- Born: 1924 Nattathi, Tuticorin, India
- Died: 30 July 2017 (aged 92–93)
- Other name: Thamirabarani thaatha
- Occupation: Journalist
- Known for: Thamirabarani protest
- Notable work: Tamirabarani Nadhiyum, Vivasaayigalin Urimaiyum (The Thamirabarani River and the Rights of the Farmer)
- Spouse: Vellaiyammal
- Children: Rajkumar (one son), Chellakani, Selvakumari (two daughters)

= S. Nainar Kulasekaran =

S. Nainar Kulasekaran (சி. நயினார் குலசேகரன்) (1924 – 30 July 2017) was a social activist from Tuticorin, Tamilnadu. He was known for his activities to protect the Thamirabarani River.

== Early life ==
He was born in 1924 in Nattathi village, Tuticorin district and started his career as an administrative staff-cum-correspondent in a vernacular daily. He was involved in the Bhoodan movement launched by Vinoba Bhave. He served as District Secretary of Indira Congress in the 1970s.

== Social activity ==
He founded Thamirabarani Pathugappu Peravai (Thamirabarani Protection Federation). In 2005, he led the farmers' protest when the Coca-Cola plant was set up inside the SIPCOT Industrial Complex.

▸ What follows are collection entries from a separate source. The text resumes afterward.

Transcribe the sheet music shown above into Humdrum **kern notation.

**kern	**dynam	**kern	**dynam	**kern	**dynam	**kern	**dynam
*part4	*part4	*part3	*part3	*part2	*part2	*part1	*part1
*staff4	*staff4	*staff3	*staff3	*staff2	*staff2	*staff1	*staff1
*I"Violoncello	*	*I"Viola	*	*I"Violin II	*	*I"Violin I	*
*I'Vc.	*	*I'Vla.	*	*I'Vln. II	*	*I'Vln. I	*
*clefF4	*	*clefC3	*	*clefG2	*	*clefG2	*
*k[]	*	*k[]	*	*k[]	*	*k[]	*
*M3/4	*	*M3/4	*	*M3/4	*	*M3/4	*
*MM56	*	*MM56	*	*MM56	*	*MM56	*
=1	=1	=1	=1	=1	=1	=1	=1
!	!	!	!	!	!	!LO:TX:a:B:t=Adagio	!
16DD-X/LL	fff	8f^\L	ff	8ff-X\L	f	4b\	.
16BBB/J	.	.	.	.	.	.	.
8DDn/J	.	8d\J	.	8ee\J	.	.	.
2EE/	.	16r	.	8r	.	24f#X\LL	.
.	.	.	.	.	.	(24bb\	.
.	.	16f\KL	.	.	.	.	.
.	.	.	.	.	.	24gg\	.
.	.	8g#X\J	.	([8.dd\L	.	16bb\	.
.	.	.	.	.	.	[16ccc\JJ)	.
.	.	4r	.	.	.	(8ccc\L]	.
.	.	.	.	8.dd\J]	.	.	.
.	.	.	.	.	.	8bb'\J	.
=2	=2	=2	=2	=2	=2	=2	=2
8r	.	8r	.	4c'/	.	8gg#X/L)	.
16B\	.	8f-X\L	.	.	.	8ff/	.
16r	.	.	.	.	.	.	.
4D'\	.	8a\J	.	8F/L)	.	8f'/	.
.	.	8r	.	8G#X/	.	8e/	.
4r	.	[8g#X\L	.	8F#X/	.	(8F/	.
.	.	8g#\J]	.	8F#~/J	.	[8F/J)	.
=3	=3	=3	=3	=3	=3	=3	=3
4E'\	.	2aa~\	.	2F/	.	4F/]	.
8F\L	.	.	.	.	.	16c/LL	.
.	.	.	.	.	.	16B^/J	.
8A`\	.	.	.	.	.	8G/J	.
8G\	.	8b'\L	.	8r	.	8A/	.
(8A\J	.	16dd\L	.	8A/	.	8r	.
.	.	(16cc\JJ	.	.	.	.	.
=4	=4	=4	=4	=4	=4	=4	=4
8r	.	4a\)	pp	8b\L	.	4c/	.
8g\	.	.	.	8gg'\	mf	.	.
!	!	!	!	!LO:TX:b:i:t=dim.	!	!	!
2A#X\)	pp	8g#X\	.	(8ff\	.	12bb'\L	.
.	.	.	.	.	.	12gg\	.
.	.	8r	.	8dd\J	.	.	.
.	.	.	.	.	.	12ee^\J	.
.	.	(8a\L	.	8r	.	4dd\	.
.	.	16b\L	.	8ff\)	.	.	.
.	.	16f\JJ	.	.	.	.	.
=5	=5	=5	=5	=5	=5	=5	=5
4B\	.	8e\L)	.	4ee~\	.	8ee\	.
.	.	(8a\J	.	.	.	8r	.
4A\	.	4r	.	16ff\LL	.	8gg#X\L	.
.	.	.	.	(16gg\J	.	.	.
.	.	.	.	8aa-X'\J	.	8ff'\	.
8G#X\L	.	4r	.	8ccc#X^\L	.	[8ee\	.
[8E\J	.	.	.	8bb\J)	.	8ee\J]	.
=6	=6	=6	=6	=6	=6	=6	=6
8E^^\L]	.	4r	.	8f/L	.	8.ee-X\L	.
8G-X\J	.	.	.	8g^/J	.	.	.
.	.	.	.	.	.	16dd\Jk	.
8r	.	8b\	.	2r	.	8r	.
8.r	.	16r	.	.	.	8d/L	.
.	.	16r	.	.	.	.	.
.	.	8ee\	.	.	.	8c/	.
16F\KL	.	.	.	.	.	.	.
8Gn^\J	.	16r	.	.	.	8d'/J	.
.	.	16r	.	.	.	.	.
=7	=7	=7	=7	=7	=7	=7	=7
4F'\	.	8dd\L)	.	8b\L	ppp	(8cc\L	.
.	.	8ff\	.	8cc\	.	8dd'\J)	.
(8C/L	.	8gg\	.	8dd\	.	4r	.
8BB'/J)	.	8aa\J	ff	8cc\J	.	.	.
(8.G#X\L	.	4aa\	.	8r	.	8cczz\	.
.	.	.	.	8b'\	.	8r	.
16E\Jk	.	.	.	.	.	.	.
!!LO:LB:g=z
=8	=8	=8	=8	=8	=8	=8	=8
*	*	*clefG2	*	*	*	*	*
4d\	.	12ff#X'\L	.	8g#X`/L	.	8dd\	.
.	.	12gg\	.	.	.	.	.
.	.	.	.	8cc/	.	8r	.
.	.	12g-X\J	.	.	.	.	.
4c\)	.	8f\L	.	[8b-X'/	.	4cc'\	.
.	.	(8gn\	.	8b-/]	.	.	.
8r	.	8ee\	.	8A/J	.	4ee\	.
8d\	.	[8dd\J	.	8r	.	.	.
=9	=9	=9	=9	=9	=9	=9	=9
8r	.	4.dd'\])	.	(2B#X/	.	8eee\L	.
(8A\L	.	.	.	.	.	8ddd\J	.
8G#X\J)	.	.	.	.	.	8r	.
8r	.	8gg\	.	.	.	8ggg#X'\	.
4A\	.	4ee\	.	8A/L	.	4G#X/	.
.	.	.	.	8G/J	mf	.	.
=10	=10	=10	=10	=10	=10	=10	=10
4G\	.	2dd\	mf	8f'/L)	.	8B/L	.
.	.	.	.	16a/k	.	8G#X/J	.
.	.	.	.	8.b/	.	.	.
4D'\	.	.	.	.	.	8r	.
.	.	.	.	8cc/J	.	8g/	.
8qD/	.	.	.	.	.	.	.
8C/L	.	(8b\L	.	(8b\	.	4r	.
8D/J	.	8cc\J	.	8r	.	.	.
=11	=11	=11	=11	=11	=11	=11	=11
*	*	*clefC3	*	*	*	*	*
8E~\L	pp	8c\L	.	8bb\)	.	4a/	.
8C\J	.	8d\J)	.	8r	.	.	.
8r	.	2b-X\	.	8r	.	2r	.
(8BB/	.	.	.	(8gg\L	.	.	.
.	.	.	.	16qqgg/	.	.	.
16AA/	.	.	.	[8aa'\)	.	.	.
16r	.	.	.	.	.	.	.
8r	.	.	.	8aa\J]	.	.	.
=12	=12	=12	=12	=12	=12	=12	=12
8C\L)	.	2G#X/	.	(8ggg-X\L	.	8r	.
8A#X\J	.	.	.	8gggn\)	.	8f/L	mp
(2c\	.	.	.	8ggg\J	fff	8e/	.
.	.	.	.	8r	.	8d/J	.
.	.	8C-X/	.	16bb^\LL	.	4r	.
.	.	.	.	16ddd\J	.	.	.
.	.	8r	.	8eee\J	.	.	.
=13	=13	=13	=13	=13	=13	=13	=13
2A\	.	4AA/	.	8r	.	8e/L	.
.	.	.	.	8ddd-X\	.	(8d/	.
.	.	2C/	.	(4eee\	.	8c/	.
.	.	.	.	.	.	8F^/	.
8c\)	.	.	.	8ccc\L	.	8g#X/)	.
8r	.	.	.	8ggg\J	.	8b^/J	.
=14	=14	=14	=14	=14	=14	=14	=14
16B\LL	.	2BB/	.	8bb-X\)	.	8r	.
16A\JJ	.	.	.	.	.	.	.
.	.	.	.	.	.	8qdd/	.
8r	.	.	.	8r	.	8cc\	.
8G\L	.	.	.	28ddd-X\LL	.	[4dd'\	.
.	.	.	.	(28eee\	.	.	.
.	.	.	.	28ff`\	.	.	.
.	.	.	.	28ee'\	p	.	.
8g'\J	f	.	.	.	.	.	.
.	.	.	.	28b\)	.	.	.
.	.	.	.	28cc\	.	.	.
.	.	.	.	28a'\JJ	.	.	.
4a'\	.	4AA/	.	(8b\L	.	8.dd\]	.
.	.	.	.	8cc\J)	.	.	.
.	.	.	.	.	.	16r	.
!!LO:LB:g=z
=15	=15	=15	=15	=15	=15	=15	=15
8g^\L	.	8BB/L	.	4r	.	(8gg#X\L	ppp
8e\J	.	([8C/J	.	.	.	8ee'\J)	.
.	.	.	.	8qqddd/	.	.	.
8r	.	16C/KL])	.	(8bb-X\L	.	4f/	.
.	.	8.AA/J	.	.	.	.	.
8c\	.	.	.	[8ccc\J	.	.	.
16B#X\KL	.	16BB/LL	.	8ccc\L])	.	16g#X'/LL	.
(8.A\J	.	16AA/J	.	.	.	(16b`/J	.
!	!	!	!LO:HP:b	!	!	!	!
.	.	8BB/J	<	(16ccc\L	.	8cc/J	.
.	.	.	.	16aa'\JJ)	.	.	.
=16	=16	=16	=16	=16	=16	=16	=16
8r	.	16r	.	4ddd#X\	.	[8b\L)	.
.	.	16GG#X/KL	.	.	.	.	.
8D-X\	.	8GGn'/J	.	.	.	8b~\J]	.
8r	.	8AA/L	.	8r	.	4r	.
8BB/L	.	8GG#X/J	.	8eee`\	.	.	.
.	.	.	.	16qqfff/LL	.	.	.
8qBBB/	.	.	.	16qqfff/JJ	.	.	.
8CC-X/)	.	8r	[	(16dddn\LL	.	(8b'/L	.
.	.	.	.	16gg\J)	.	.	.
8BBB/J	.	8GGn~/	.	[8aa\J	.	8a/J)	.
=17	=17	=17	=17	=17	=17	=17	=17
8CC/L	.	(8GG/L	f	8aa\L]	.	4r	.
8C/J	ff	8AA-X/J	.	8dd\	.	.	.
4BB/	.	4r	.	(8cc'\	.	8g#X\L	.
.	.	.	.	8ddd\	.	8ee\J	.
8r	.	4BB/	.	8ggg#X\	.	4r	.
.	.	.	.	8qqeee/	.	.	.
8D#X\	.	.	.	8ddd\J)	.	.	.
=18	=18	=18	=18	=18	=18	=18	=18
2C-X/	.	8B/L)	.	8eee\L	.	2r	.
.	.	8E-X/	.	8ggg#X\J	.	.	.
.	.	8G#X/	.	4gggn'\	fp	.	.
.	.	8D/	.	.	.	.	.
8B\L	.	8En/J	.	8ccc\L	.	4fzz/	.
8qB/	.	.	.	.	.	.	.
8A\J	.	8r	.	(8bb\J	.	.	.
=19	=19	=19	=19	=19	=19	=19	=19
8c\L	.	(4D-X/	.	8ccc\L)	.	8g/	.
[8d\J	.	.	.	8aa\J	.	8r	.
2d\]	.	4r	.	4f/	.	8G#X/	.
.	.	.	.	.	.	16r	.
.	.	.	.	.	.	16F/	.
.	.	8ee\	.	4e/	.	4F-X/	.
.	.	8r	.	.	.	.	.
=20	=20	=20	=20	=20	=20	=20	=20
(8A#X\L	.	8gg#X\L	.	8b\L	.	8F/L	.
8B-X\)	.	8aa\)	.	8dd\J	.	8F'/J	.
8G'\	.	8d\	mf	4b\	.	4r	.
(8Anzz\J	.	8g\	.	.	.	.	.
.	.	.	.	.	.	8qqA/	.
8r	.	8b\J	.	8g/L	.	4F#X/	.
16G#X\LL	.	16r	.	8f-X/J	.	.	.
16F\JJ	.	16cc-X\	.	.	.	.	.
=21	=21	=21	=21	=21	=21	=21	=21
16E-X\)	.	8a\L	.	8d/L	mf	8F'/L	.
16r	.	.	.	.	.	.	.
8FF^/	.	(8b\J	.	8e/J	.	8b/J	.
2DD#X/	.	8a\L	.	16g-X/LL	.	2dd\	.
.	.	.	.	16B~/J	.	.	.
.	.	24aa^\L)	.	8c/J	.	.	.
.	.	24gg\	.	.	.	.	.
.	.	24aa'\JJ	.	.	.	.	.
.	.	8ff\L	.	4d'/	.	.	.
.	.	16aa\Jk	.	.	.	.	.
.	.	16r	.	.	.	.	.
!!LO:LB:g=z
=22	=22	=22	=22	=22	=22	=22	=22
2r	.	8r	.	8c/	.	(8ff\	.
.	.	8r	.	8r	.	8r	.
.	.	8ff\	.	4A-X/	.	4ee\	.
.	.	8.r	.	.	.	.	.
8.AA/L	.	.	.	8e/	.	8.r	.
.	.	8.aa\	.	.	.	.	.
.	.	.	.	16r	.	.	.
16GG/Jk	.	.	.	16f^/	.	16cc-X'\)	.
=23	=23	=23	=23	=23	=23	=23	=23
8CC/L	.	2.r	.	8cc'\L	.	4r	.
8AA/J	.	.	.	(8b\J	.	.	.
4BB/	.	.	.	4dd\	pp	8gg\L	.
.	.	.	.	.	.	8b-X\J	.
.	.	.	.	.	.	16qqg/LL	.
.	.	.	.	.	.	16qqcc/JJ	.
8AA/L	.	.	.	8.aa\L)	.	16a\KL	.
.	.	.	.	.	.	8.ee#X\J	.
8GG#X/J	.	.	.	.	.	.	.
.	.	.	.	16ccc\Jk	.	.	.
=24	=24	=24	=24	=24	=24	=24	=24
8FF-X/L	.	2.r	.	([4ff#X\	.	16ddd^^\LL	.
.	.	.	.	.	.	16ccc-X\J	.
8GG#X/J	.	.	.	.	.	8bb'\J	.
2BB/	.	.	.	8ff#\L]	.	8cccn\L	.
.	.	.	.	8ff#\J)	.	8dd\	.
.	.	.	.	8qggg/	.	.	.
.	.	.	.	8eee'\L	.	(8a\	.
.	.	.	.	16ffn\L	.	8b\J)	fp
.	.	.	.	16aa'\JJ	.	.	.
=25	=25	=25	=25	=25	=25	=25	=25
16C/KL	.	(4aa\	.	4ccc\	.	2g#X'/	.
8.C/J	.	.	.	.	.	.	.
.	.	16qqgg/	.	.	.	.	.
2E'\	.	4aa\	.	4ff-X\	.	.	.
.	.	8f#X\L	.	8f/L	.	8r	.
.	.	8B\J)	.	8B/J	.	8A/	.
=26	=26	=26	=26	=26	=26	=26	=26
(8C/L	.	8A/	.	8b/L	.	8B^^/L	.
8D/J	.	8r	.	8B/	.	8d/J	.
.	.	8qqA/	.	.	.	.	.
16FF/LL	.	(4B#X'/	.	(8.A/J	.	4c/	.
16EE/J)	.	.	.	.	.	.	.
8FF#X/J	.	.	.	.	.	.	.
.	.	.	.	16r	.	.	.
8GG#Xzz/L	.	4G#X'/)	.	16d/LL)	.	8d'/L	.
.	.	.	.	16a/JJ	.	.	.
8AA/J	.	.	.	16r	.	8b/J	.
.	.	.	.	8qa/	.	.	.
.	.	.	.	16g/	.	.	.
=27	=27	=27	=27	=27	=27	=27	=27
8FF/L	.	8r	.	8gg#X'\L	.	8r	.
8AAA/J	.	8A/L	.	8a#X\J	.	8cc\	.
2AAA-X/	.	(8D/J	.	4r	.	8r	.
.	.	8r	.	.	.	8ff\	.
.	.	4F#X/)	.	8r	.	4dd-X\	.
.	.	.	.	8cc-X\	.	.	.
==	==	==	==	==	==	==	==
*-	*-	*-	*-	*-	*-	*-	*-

He played a vital role in protesting against illegal sand quarrying, de-siltation in the Srivaikundam dam and industrial pollution on the Thamirabarani.

In 2010, he released Tamirabarani Nadhiyum, Vivasaayigalin Urimaiyum, a book about the Thamirabarani river and the rights of the farmer with detailed work of Thamirabarani flow and irrigation.